Data extracted from a collection:
· · · ·

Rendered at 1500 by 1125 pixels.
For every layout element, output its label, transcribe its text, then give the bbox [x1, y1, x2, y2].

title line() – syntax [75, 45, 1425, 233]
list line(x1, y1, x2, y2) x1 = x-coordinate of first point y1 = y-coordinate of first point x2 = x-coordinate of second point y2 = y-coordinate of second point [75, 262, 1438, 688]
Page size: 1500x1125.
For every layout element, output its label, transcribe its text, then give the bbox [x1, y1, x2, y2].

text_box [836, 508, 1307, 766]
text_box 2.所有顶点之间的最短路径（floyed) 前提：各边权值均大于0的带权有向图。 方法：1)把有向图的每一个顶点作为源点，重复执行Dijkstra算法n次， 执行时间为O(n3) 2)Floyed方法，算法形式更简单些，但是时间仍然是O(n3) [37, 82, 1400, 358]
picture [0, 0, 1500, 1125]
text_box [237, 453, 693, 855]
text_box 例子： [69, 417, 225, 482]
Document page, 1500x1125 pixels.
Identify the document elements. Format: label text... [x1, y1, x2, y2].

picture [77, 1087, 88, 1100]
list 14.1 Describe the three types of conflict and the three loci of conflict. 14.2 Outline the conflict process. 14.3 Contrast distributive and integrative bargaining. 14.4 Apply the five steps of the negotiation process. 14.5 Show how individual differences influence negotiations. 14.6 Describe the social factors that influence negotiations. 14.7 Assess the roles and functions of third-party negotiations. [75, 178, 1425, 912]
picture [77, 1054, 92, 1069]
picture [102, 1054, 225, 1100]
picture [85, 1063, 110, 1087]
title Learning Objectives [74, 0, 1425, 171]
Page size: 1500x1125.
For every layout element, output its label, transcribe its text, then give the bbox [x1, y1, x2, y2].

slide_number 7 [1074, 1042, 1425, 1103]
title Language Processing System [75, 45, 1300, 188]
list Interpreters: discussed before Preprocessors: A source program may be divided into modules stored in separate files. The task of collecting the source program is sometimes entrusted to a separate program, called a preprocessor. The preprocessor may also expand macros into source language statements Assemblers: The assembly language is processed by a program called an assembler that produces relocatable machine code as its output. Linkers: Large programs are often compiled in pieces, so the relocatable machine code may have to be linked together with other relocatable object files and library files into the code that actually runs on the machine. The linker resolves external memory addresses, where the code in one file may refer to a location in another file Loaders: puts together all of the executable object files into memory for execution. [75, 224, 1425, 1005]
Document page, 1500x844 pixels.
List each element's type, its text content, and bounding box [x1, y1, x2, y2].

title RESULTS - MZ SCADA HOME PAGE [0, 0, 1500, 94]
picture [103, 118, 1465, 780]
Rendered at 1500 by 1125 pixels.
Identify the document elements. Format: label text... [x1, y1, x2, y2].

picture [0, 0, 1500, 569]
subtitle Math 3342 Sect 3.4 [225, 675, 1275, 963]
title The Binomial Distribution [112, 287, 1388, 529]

· · · ·

*What this task involves*
Reproduce all the data precisely, word for word.

*Exercise solution*
Rendered at 1500 by 1125 pixels.
For every layout element, output its label, transcribe its text, then give the bbox [x1, y1, x2, y2].

title line() – syntax [75, 45, 1425, 233]
list line(x1, y1, x2, y2) x1 = x-coordinate of first point y1 = y-coordinate of first point x2 = x-coordinate of second point y2 = y-coordinate of second point [75, 262, 1438, 688]
Page size: 1500x1125.
For every layout element, output its label, transcribe its text, then give the bbox [x1, y1, x2, y2].

text_box [836, 508, 1307, 766]
text_box 2.所有顶点之间的最短路径（floyed) 前提：各边权值均大于0的带权有向图。 方法：1)把有向图的每一个顶点作为源点，重复执行Dijkstra算法n次， 执行时间为O(n3) 2)Floyed方法，算法形式更简单些，但是时间仍然是O(n3) [37, 82, 1400, 358]
picture [0, 0, 1500, 1125]
text_box [237, 453, 693, 855]
text_box 例子： [69, 417, 225, 482]
Document page, 1500x1125 pixels.
Identify the document elements. Format: label text... [x1, y1, x2, y2].

picture [77, 1087, 88, 1100]
list 14.1 Describe the three types of conflict and the three loci of conflict. 14.2 Outline the conflict process. 14.3 Contrast distributive and integrative bargaining. 14.4 Apply the five steps of the negotiation process. 14.5 Show how individual differences influence negotiations. 14.6 Describe the social factors that influence negotiations. 14.7 Assess the roles and functions of third-party negotiations. [75, 178, 1425, 912]
picture [77, 1054, 92, 1069]
picture [102, 1054, 225, 1100]
picture [85, 1063, 110, 1087]
title Learning Objectives [74, 0, 1425, 171]
Page size: 1500x1125.
For every layout element, output its label, transcribe its text, then give the bbox [x1, y1, x2, y2].

slide_number 7 [1074, 1042, 1425, 1103]
title Language Processing System [75, 45, 1300, 188]
list Interpreters: discussed before Preprocessors: A source program may be divided into modules stored in separate files. The task of collecting the source program is sometimes entrusted to a separate program, called a preprocessor. The preprocessor may also expand macros into source language statements Assemblers: The assembly language is processed by a program called an assembler that produces relocatable machine code as its output. Linkers: Large programs are often compiled in pieces, so the relocatable machine code may have to be linked together with other relocatable object files and library files into the code that actually runs on the machine. The linker resolves external memory addresses, where the code in one file may refer to a location in another file Loaders: puts together all of the executable object files into memory for execution. [75, 224, 1425, 1005]
Document page, 1500x844 pixels.
List each element's type, its text content, and bounding box [x1, y1, x2, y2].

title RESULTS - MZ SCADA HOME PAGE [0, 0, 1500, 94]
picture [103, 118, 1465, 780]
Rendered at 1500 by 1125 pixels.
Identify the document elements. Format: label text... [x1, y1, x2, y2].

picture [0, 0, 1500, 569]
subtitle Math 3342 Sect 3.4 [225, 675, 1275, 963]
title The Binomial Distribution [112, 287, 1388, 529]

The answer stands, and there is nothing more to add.